THE PORT ADELAIDE Football Club is teaming with some familiar faces to provide its Aboriginal AFL Academies with yoghurt made from one of the world’s richest sources of Vitamin C.

Power Community Limited will supply to its Aboriginal AFL Academy and its Women’s Aboriginal AFL Academy with the Kakadu Plum Yoghurt made by indigenous bushfood company Something Wild Australia, which is headed up by former Power players Daniel Motlop and Danyle Pearce and current star Steven Motlop.

Something Wild has partnered with Fleurieu Milk Company with the support of the Indigenous Land Corporation to develop the new range.

The plums are harvested annually by women from the Palngun Wurnangat Aboriginal Corporation in the Wadeye region of the Northern Territory.

Aboriginal people in the Territory have been eating the plums for thousands of years because it has a range of uses as a health additive, preservative and flavour enhancer.

“Kakadu plums are unique to northern Australia and have one of the highest known concentrations of Vitamin C in the world,” Daniel Motlop said while launching the product at Port Adelaide’s Alberton headquarters on Thursday.

“It actually has 55 times the Vitamin C concentration of an orange so we were really excited to actually put it into a yoghurt with the Fleurieu Milk guys.

“We’re very excited about the new products we’ve created, and we’re glad to have the opportunity to work with the women from Wadeye community to secure a sustainable way to supply the fruit.”

Former Power player Marlon Motlop, now an Aboriginal Programs Coordinator at Port Adelaide said the club was happy to support a proud South Australian company.

“We’re really rapt so support a local indigenous business like Something Wild, not just because of the family and club connection, but because we believe in what they’re doing - creating sustainable employment and also economic growth in Aboriginal communities,” he said.

“Our Women’s Aboriginal AFL Academy have gone through about four boxes of the yoghurt in the last month and the staff love it too, so we’re proud to be a part of this partnership.”

Seven ladies from Wadeye travelled down to Adelaide to be present for the launch.
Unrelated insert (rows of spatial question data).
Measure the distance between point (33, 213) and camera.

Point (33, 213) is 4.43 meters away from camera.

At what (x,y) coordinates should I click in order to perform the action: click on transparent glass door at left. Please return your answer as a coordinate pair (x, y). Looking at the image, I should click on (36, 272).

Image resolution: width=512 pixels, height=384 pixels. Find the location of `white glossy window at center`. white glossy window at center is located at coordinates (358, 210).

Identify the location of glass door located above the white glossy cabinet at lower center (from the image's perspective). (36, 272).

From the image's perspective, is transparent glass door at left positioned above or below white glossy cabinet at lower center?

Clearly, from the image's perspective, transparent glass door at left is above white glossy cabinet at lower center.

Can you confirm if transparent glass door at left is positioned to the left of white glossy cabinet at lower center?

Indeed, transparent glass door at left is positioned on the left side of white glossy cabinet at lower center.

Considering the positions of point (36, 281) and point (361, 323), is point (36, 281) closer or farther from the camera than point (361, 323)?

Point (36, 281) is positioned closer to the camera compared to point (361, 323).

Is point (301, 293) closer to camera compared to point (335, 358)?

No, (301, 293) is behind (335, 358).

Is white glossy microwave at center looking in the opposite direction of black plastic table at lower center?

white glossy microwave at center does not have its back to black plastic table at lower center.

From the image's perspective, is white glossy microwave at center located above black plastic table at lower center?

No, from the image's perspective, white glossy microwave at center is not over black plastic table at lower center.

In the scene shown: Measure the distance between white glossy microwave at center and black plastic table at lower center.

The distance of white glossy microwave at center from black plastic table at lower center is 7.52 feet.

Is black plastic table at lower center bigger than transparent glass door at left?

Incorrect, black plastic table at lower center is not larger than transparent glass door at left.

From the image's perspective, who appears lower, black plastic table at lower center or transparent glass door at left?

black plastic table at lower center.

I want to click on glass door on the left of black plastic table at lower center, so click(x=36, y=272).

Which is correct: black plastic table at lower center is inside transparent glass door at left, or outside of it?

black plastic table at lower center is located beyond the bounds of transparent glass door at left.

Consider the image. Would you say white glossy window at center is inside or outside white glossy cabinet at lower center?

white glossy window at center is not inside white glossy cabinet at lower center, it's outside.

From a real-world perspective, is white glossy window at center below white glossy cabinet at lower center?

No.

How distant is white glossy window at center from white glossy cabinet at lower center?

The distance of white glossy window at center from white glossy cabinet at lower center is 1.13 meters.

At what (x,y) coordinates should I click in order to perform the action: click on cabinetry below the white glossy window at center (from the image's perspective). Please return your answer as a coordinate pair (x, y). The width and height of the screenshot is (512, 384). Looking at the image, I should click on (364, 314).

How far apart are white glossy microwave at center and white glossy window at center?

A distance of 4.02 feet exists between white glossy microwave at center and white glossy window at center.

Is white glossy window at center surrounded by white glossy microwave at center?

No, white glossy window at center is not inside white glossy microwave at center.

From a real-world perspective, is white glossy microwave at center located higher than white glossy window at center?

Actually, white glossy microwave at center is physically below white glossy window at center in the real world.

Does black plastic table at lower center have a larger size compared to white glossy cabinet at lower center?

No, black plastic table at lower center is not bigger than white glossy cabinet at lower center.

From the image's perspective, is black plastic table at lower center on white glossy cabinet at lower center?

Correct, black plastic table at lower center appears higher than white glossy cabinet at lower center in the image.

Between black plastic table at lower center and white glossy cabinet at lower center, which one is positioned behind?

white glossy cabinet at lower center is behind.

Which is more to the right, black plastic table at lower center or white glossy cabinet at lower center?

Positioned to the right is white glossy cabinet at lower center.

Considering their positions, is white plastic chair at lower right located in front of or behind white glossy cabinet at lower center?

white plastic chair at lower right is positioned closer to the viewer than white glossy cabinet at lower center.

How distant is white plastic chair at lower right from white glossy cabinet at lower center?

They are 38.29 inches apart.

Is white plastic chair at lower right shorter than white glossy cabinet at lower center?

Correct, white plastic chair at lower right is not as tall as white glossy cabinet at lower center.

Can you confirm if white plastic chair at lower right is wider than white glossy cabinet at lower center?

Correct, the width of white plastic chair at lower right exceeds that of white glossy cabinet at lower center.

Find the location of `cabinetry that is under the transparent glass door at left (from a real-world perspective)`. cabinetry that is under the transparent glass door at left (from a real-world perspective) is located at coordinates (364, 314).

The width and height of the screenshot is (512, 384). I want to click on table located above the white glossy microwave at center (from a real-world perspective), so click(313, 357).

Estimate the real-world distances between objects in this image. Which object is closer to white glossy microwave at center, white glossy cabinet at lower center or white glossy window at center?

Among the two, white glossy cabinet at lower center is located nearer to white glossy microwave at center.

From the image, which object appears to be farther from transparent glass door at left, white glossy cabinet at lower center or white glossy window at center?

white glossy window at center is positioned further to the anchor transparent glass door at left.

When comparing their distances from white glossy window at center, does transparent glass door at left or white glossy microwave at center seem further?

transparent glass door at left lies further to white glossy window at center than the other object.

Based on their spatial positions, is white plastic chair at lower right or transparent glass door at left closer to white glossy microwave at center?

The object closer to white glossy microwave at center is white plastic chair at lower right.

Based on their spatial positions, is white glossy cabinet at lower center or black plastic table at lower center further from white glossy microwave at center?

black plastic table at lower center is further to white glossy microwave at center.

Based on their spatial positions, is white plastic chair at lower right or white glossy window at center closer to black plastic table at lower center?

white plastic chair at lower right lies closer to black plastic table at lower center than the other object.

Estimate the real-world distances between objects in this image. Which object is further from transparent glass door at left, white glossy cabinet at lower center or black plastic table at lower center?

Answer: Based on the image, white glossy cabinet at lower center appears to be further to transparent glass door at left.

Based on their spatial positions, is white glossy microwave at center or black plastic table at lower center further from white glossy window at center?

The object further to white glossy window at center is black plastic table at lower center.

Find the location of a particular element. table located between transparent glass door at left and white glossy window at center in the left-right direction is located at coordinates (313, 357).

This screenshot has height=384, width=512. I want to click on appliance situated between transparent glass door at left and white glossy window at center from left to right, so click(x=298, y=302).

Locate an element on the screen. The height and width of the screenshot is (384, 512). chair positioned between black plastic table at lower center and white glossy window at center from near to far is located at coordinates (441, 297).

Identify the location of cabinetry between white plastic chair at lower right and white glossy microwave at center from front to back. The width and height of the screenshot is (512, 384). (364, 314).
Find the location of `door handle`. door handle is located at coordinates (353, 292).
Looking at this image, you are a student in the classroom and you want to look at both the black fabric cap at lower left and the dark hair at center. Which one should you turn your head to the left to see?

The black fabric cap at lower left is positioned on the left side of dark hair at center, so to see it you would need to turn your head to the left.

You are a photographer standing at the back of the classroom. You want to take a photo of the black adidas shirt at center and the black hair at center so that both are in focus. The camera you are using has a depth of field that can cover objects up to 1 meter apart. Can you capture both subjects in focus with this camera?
Among them was the Chairperson of the Palngun Wurnangat Aboriginal Corporation, Margaret Perdjert who said her parents had passed down their cultural knowledge of the plums.

“We call it ‘mi mirrarl’, it’s like a medicine, it’s good for colds,” she said.

“We harvest the fruit around Easter time, some we pick and others we have to get the young fellas to shake the trees so they fall down from the top.

“Then we bring them back to the women’s centre at Wadeye and sort and weigh them.”

Indigenous Land Corporation Chairman Eddie Fry said the ILC has a strategic focus on niche Indigenous products such as bushfoods to provide Aboriginal people with the opportunity to develop sustainable land-based businesses.

“This collaboration between Wadeye Aboriginal Community, Something Wild Australia, and Fluerieu Milk Company is a great example of how Aboriginal communities can combine their landholdings with their ecological knowledge and commercialise them to create products, uniquely from the Indigenous Estate,” he said.

Something Wild Australia and Fleurieu Milk Company intend to produce 180,000 tubs of Kakadu plum yoghurt, which is available at their stalls in the Adelaide Central Markets, to test the response to the new product.

They will also produce Muntrie, Davidson Plum and Quandong yoghurt.